In just four lines of the minutes, under the “Personnel” section, the company Chairman notes the immediate application at STIPEL of the Decree Law dated November 17, 1938. Article 13 of this decree prohibited the employment of persons belonging to the Jewish race by government organizations, publicly-owned and publically-controlled companies: “Fourteen employees of the Jewish race have recently been placed on leave; we await further instruction on applying provisions regarding issues of race.”
Other public bodies and companies were much less zealous in applying the decree. It would be worth investigating why STIPEL was so quick to put it into force. Whatever the reason, on May 1, 1939, for racial reasons temporary leave became permanent firing for the 14 workers concerned, as we learn from papers relating to a March 1947 dispute, in which one of the dismissed workers appealed for his job back. At the end of the legal process, the court ruled that the employee who suffered discrimination should be reemployed, but that he should forfeit any right to seniority bonuses for the years he was not allowed to work for the company. In his decision, the judge cited the precedence of a ruling by the Court of Cassation on January 24, 1948 (Ruling no. 96). The employee did not even have the right to go back into the same job as he had held before.

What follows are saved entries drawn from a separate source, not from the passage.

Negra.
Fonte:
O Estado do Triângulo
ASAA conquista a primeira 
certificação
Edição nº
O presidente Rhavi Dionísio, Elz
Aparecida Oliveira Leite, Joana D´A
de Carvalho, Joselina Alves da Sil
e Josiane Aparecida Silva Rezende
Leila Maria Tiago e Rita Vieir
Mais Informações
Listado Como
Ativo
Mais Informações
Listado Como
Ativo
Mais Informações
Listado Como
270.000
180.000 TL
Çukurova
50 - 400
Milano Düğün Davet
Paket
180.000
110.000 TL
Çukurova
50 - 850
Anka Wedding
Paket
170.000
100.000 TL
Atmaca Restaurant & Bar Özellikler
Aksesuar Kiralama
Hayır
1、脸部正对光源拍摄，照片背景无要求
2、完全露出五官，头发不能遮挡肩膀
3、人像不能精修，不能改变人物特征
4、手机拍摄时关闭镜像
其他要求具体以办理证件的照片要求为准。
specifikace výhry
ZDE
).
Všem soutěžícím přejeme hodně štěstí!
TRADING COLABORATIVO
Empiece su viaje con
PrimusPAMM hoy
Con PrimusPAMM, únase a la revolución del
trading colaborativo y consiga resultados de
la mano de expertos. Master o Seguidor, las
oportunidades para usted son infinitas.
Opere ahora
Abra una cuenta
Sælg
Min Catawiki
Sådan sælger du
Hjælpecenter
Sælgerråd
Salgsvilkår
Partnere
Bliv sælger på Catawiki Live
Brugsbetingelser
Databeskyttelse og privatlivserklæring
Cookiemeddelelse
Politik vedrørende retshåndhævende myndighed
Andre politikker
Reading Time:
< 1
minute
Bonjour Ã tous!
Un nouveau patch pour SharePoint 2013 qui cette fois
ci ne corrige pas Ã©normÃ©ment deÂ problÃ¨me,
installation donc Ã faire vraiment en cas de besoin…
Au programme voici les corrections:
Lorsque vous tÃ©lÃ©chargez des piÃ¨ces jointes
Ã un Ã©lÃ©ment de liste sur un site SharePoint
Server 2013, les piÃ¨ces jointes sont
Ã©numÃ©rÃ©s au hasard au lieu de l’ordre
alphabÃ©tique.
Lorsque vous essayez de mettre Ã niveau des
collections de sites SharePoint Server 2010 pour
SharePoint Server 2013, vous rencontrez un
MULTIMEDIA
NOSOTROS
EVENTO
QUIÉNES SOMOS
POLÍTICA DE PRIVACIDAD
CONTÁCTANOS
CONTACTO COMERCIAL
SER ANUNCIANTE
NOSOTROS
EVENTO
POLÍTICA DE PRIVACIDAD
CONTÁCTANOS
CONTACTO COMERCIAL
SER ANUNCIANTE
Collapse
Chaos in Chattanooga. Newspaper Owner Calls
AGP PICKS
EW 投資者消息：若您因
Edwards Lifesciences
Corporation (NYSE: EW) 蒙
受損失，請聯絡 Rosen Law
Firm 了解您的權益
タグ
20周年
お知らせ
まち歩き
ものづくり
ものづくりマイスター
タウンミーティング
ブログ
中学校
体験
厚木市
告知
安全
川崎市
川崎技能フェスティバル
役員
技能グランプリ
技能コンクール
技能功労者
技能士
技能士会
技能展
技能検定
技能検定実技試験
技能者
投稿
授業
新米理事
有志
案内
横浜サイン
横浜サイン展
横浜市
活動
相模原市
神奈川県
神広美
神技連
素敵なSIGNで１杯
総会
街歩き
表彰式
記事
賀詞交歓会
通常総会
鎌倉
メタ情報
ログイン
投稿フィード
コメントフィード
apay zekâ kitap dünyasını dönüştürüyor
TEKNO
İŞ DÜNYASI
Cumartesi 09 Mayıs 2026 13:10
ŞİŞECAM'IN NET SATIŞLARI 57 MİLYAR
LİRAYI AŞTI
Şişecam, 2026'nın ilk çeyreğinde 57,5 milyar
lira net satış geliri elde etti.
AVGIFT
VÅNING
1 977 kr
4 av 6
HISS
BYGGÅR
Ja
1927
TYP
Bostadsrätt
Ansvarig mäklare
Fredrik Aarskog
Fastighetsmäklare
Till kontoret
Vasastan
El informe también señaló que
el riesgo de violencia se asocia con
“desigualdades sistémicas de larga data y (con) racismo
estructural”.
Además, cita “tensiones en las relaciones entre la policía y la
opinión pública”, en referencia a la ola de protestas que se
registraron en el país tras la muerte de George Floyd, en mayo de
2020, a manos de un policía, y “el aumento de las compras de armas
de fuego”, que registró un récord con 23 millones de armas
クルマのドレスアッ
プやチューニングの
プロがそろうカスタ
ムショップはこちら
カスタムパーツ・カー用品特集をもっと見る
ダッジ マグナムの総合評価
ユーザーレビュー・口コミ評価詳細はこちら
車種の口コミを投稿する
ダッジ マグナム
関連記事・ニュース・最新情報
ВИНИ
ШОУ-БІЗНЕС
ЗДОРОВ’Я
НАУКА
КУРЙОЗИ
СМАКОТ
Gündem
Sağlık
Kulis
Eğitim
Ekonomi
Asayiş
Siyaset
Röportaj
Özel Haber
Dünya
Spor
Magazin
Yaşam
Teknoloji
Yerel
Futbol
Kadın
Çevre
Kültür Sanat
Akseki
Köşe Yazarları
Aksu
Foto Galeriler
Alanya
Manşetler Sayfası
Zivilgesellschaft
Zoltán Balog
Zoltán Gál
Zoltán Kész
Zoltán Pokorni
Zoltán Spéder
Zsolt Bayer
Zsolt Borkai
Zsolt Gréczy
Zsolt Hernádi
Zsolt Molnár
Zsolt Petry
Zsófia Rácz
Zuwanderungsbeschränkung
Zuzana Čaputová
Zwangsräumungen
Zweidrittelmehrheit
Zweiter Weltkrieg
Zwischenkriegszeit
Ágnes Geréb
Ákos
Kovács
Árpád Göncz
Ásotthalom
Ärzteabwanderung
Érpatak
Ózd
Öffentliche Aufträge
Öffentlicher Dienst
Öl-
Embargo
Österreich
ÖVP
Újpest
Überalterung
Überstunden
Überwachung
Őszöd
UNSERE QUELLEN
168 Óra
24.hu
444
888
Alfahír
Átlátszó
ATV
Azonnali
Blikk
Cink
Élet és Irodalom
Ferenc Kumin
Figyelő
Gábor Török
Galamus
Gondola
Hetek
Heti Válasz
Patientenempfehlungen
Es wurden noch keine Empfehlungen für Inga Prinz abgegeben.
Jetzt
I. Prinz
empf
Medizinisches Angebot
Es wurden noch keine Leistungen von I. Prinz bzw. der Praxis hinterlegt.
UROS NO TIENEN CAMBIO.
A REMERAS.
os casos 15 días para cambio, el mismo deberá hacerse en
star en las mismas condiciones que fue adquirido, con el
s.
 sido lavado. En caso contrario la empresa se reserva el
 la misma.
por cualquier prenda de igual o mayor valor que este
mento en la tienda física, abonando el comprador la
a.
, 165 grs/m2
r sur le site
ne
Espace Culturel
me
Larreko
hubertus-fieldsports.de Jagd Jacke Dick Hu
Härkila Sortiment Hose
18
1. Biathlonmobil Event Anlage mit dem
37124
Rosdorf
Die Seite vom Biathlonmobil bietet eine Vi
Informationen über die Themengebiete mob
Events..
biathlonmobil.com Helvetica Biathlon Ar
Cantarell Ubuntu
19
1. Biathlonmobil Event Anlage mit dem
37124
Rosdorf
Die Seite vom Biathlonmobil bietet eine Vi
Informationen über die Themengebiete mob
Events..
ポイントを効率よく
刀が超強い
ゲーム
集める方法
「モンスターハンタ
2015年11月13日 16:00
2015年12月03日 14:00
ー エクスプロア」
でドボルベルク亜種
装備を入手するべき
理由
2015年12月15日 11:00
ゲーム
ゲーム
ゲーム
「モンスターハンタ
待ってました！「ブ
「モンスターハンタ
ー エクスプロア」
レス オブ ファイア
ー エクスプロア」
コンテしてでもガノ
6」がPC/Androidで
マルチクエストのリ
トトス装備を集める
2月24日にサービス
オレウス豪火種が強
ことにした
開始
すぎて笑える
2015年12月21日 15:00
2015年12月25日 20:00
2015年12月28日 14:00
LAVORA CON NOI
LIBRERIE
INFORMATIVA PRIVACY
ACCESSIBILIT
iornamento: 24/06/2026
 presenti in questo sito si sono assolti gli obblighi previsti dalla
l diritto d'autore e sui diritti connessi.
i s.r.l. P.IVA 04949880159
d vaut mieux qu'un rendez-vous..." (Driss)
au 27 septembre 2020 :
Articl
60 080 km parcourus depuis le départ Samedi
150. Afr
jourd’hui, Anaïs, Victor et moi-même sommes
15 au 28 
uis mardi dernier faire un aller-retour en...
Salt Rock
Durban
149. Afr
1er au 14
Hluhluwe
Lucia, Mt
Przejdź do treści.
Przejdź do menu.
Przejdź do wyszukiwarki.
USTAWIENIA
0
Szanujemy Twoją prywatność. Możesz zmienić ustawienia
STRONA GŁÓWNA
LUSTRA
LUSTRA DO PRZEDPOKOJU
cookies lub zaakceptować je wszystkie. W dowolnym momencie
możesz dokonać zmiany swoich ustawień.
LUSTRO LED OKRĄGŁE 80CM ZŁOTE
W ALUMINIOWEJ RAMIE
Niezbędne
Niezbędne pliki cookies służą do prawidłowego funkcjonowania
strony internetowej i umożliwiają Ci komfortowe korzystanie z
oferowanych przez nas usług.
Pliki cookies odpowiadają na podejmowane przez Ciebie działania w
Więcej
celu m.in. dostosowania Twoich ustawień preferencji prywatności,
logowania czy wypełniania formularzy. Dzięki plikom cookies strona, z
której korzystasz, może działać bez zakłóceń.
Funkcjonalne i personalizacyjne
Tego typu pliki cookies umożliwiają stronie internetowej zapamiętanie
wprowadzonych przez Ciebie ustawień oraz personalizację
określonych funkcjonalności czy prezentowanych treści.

At that same November 25, 1938 Board Meeting, once again under the “Personnel” section, more time was spent on how to avoid a detrimental application of the Decree Law of September 5, 1938, which discriminated against working women categorized as “female clerical workers”. According to article 1 of Royal Decree Law no. 1514, “female clerical workers” employed in government departments and private companies should account for no more than 10% of all clerical workers employed, unless, as specified in article 3, the job in question was “particularly suited to women”. The STIPEL Chairman ventured that this measure would not apply to female switching staff at the company’s exchanges, because they were officially recognized as “workers”. As regarded other female employees, for the most part they were in jobs that “by their innate nature” were “particularly suited to women (shorthand typists, typists, comptometer operators, etc.)”. If this interpretation had been accepted, the practical consequences for STIPEL would have been greatly attenuated.

Minutes from the 1938 STIPEL Board Meeting and papers from the 1947 dispute are both held in the CSS (Carte Sociali Stipel) Collection.